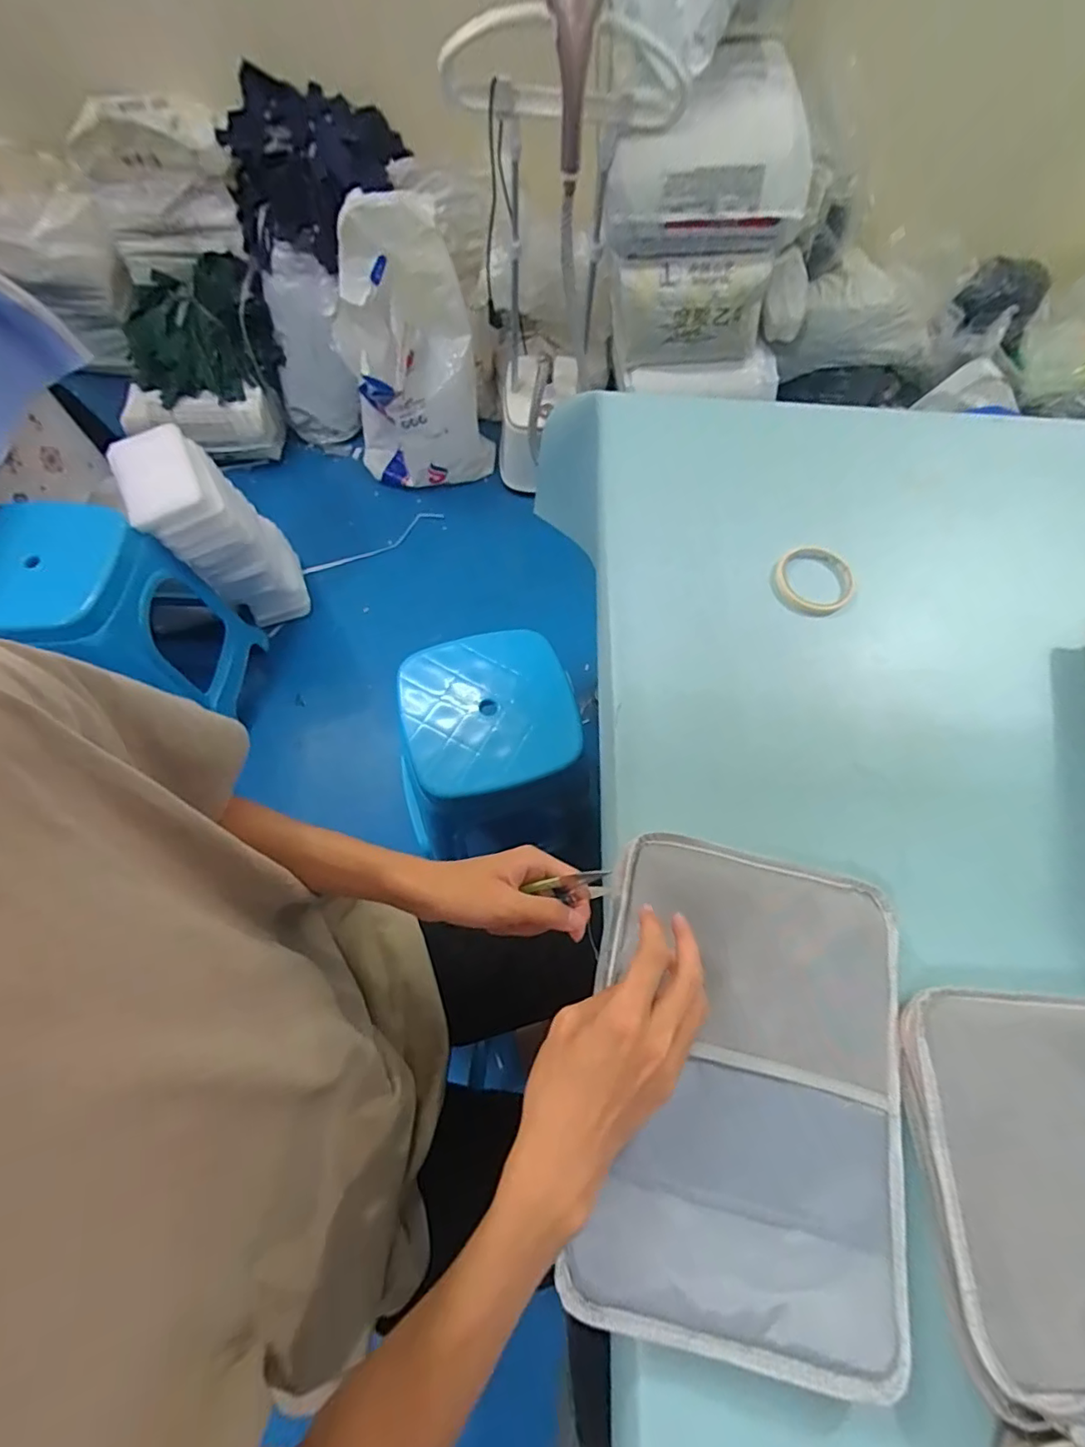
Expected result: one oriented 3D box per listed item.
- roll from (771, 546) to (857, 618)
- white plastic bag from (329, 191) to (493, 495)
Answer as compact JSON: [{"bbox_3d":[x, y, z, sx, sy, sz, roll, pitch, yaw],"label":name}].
[{"bbox_3d":[0.308,-0.161,0.629,0.088,0.018,0.088,1,65,-2],"label":"roll"},{"bbox_3d":[-0.343,-0.955,1.462,0.361,0.561,0.313,-11,66,-8],"label":"white plastic bag"}]

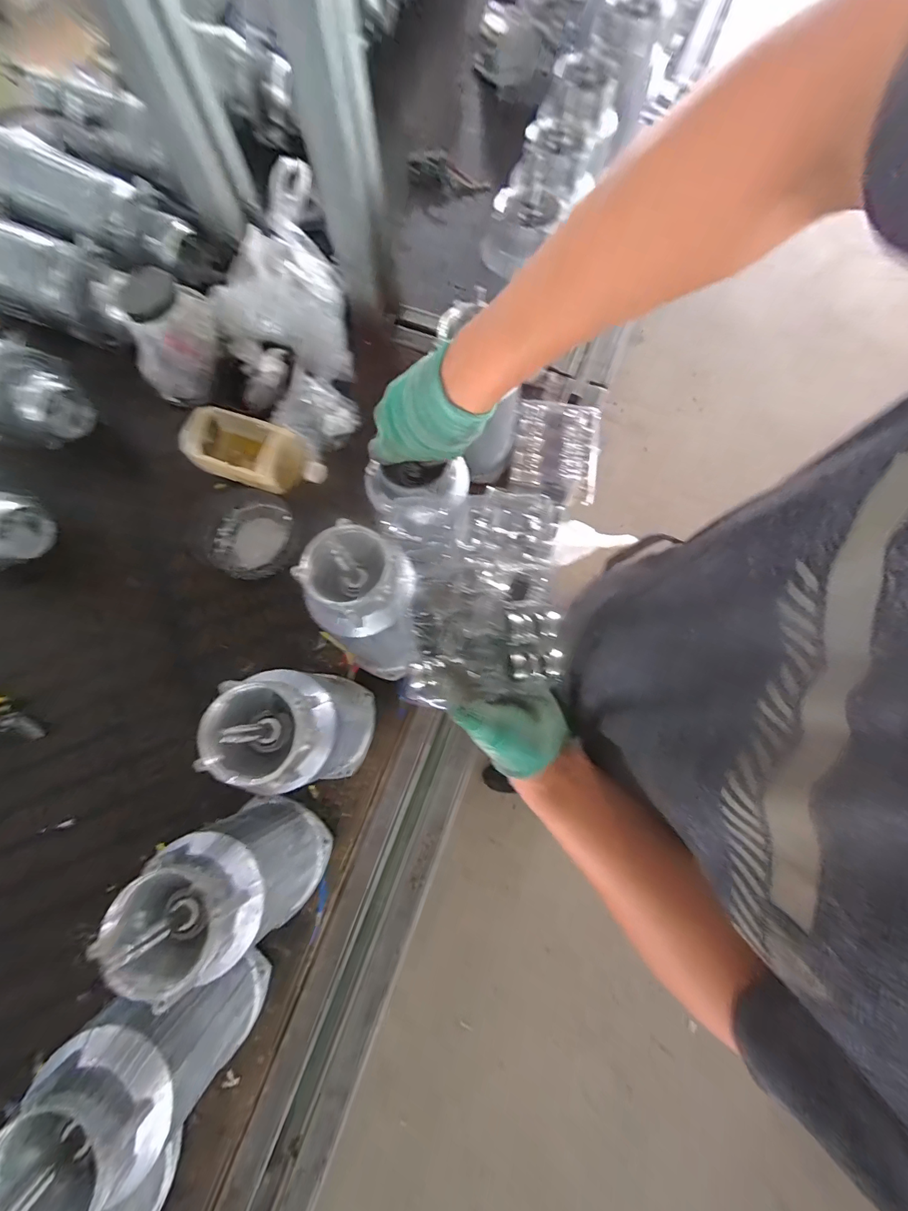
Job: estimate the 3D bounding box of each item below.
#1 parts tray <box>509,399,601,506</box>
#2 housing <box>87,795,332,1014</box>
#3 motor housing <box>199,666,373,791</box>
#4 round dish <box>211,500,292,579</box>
[{"bbox_3d":[0.162,-0.249,0.669,0.133,0.016,0.167,9,75,2],"label":"parts tray"},{"bbox_3d":[-0.220,0.283,0.430,0.121,0.218,0.113,0,75,0],"label":"housing"},{"bbox_3d":[-0.167,0.136,0.476,0.113,0.221,0.124,21,76,5],"label":"motor housing"},{"bbox_3d":[-0.310,-0.105,0.654,0.120,0.028,0.132,0,75,0],"label":"round dish"}]

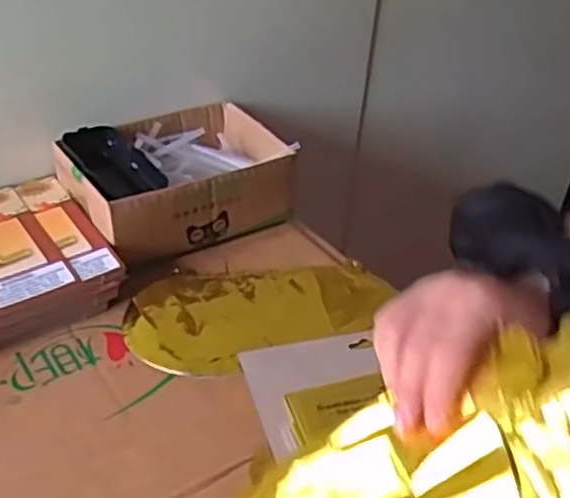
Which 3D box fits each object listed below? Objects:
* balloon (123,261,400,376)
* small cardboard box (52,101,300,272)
[{"bbox_3d":[-0.021,0.044,0.577,0.204,0.013,0.114,-15,40,-21],"label":"balloon"},{"bbox_3d":[-0.095,-0.065,0.655,0.188,0.067,0.136,-22,44,-29],"label":"small cardboard box"}]

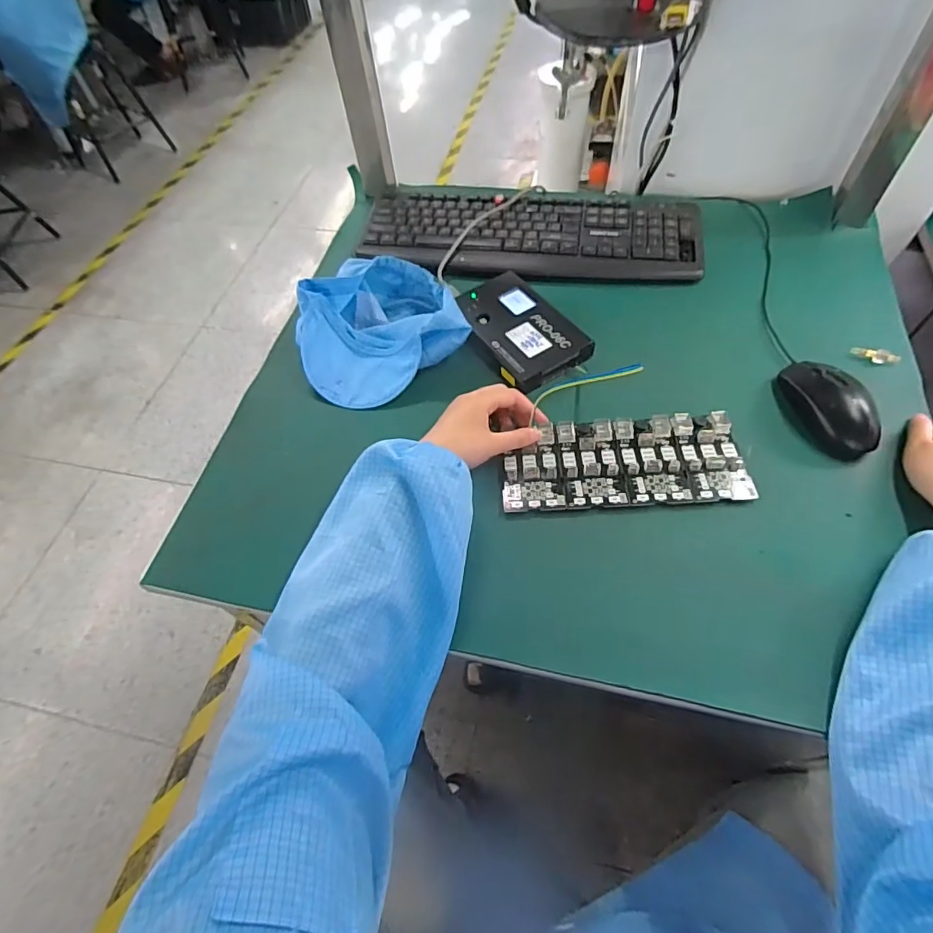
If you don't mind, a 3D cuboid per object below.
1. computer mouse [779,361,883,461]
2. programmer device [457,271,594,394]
[{"bbox_3d":[0.354,-0.060,0.505,0.057,0.033,0.110,-15,57,-5],"label":"computer mouse"},{"bbox_3d":[0.058,-0.158,0.590,0.103,0.020,0.159,-31,60,-14],"label":"programmer device"}]

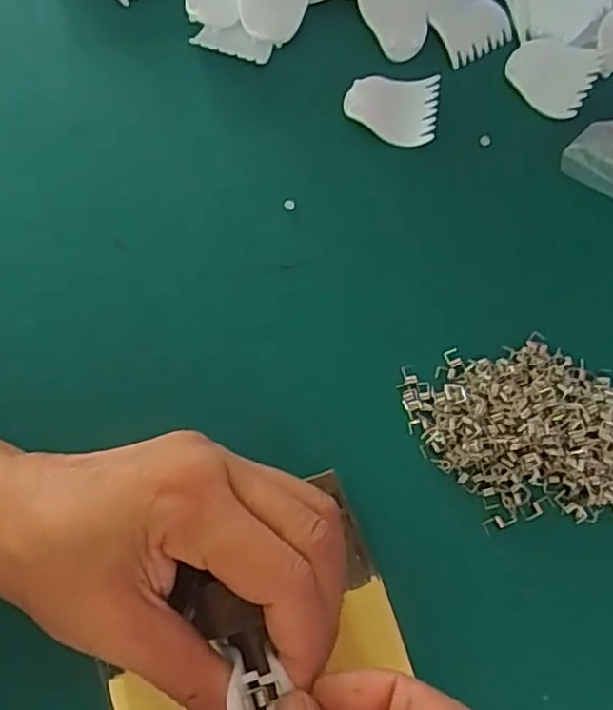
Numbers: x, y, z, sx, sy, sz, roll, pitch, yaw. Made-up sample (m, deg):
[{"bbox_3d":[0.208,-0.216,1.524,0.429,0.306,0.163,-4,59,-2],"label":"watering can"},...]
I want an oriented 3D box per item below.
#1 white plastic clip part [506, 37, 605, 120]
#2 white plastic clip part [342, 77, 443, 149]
[{"bbox_3d":[0.127,-0.148,0.355,0.043,0.006,0.040,25,86,21],"label":"white plastic clip part"},{"bbox_3d":[0.044,-0.127,0.347,0.047,0.007,0.038,-1,71,0],"label":"white plastic clip part"}]

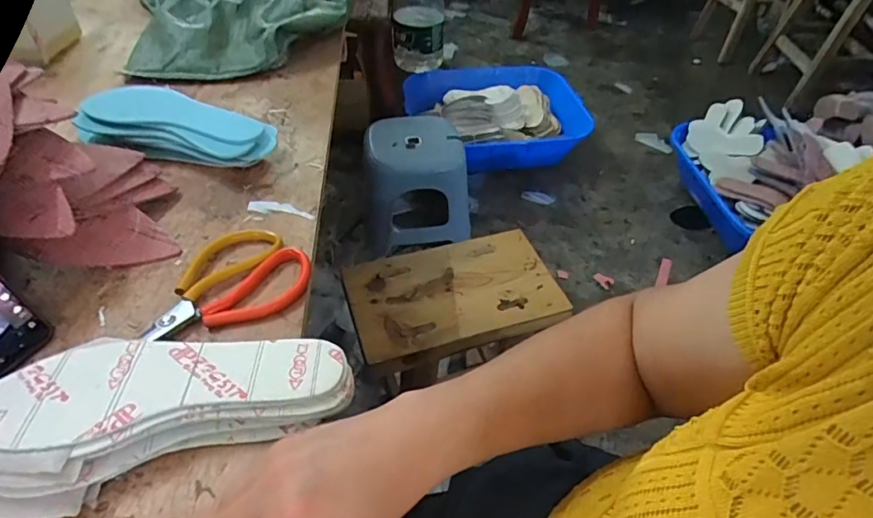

⁂

## TASK DETAILS
Would you restate, word for word and with no pictures, only the lines from the opening of the material through the line with "- white plastic", both included?

## SOLVED PROBLEM
Expected result: one oriented 3D box per listed item.
- roll from (771, 546) to (857, 618)
- white plastic bag from (329, 191) to (493, 495)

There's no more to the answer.